Levi trembled, and his face grew pale. “I’m afraid of what you say—what can you mean by this?”
“Oh, I don’t expect you to understand, yet. I still have to break you down, make sure we have an understanding, know we’re on the same page. But by the time we arrive, you’ll understand completely, I have no doubt. There will be no games with my life anymore, Levi. I have too much to live for. This day will be mine.”
Christina reached for her knee-high stocking, and wrung it out. “You fell asleep in here once before, Levi. Maybe you’ll fall asleep again. Come here.” She picked him up, and smiled at him. “Try to enjoy this,” she said. “It’s our last hour together, and you’re only paying me half your life for the pleasure. But am I not worth everything?” Levi couldn’t respond to this madness. He froze with terror. She dropped him down, and he fell down to the soiled, smelly toe-region, once again.

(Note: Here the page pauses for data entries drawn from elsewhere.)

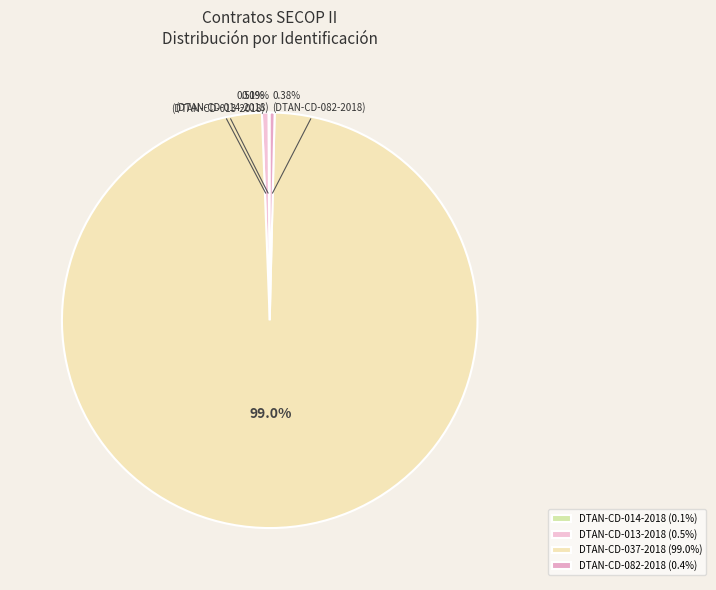

Is there a majority slice in this chart?

Yes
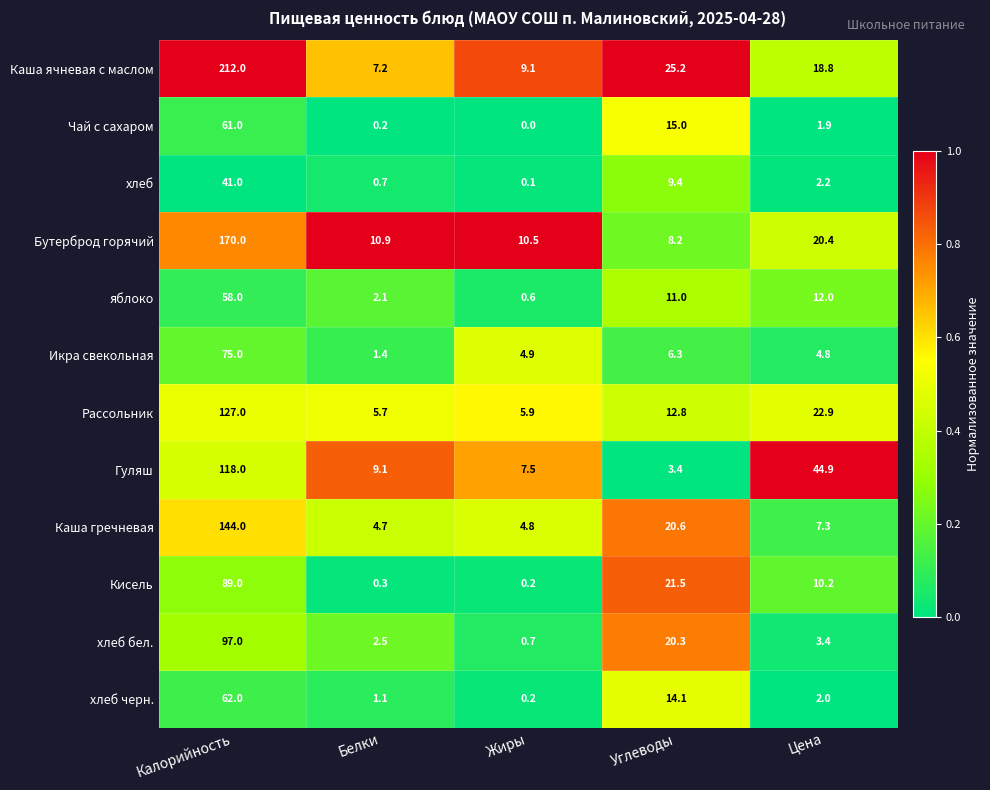

What is the sum of all Кисель values?

121.2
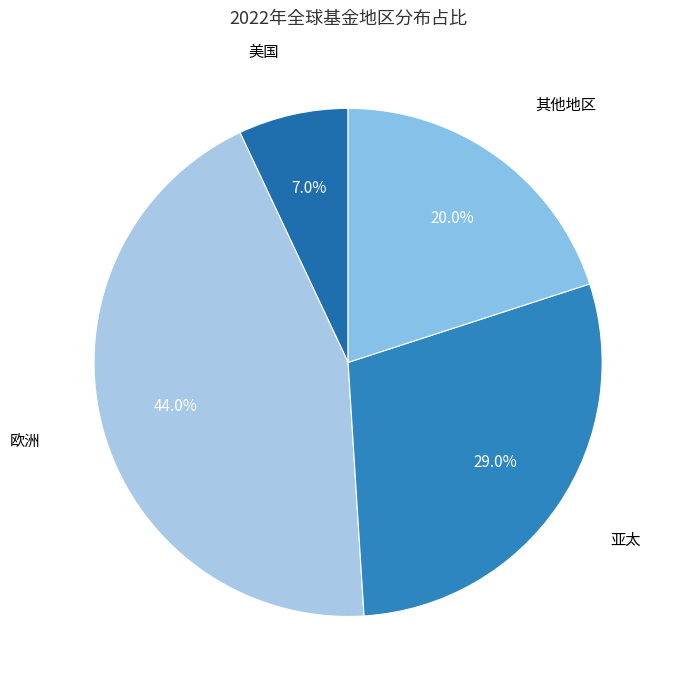

What is the ratio of the value at 亚太 to the value at 欧洲?

0.7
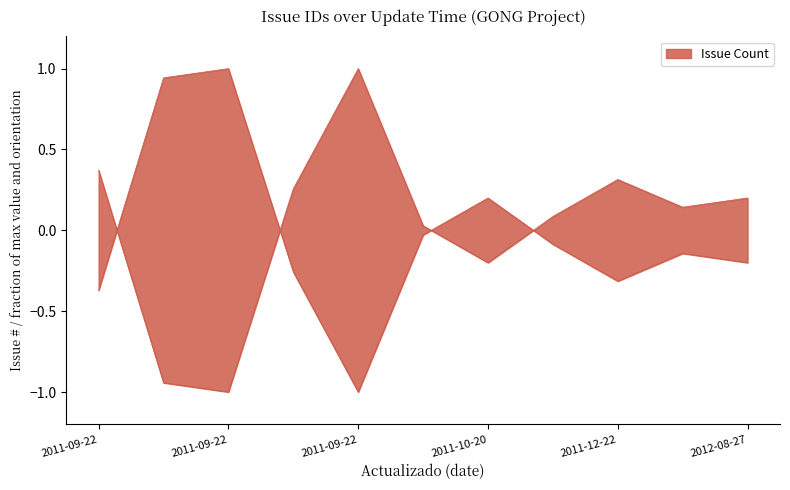

Reading left to right, transcribe all the data shown in this chart.

0.4	-0.9	-1.0	0.3	1.0	0.0	-0.2	0.1	0.3	0.1	0.2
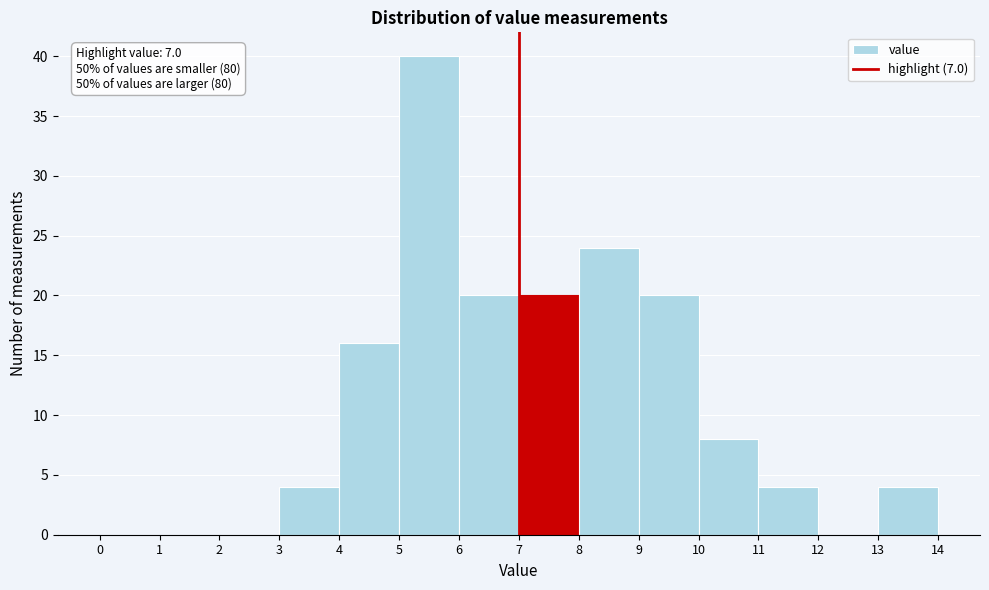

Over which range of the x-axis is the bar tallest?

5 to 6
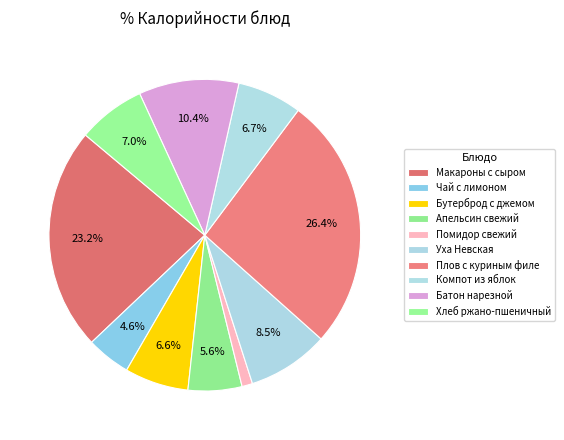

How many segments does this pie chart have?

10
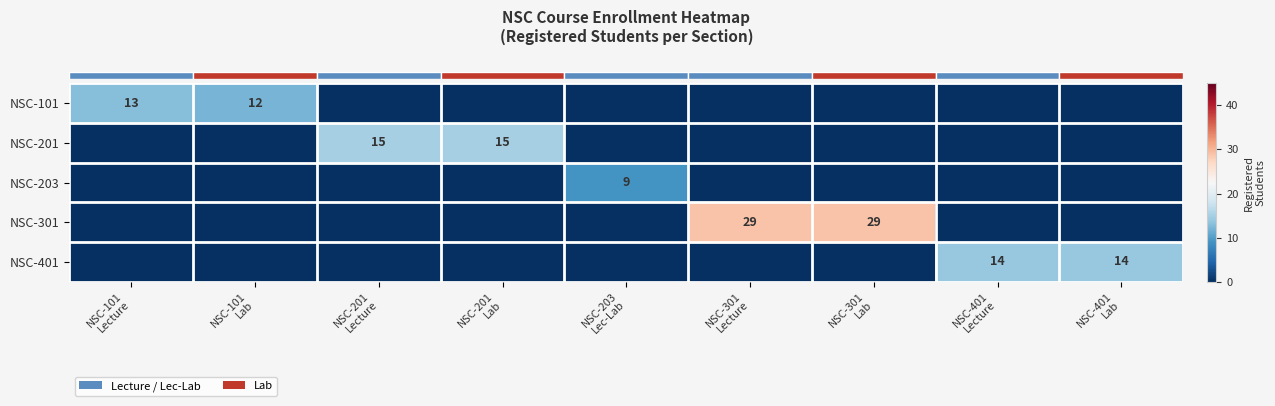

What is the maximum value shown in the chart?

29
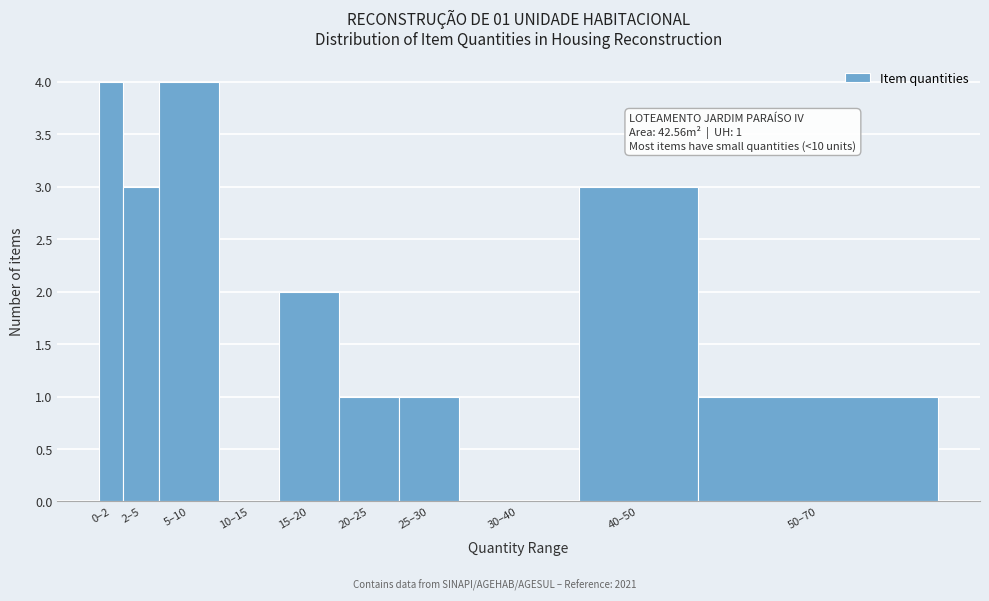

Reading left to right, extract all data points from this chart.

0–2=4	2–5=3	5–10=4	10–15=0	15–20=2	20–25=1	25–30=1	30–40=0	40–50=3	50–70=1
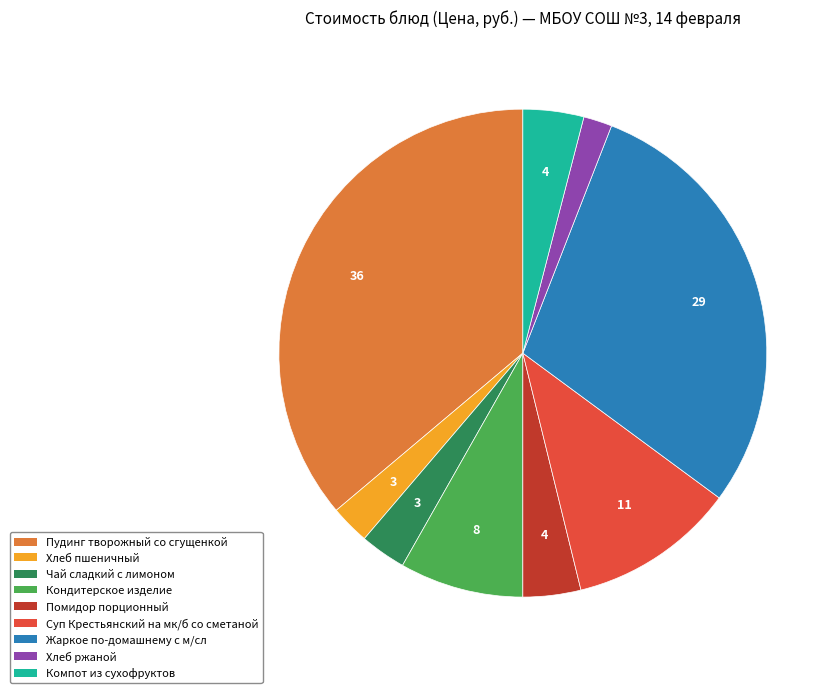

Approximately how many times larger is the value at Кондитерское изделие compared to Суп Крестьянский на мк/б со сметаной?

0.7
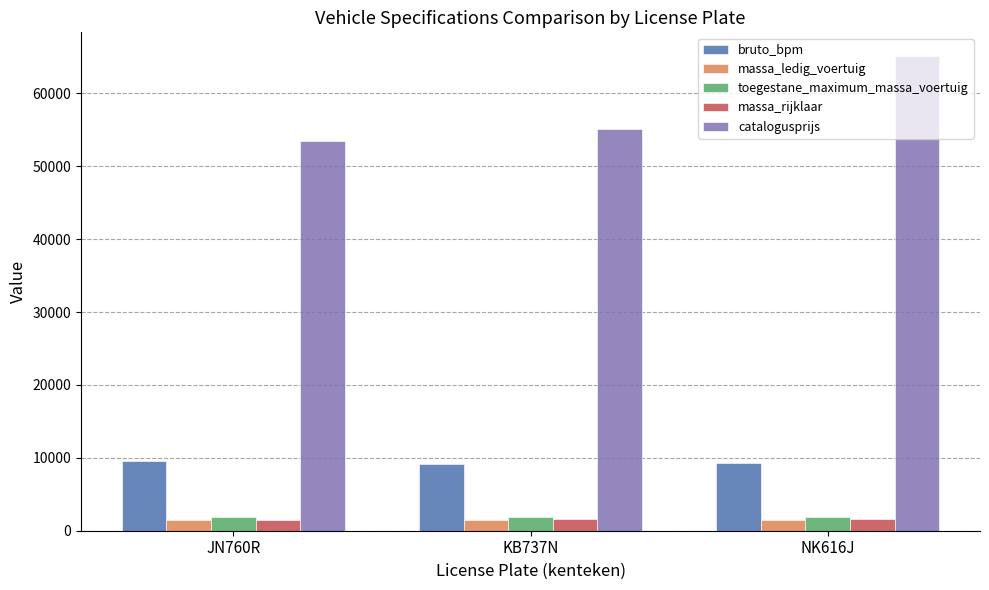

Which series changed the most between KB737N and NK616J?

catalogusprijs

“Here I come,” she announced, from above. And her huge, dry, and lightly calloused foot came down and covered him again in its world. He felt her fingers mashing him into place, and then felt one of her fingers pressing lightly against his loins, which—to his horror and shame—responded to the touch. As Christina turned her foot back to the Inferno—to him—of the boot, he was molded back into place at the farthest corner of the toe. Then she stepped down, and with the sudden orgasmic pressure of her foot, he exploded as never before in his life. Some horrible and unforgettable consummation had occurred, unasked and unwelcome. But it was done, even where he lay, in Christina’s shoe, and under the unspeakable stench of her foot. He was outraged and ashamed, but even so, he became aware that Christina’s shoe also smelled like Christina, and that no woman had ever before brought him to such a pass.

 She walked out of the room confidently, and was proud of herself. She couldn’t have planned that more perfectly. And that was only the first step.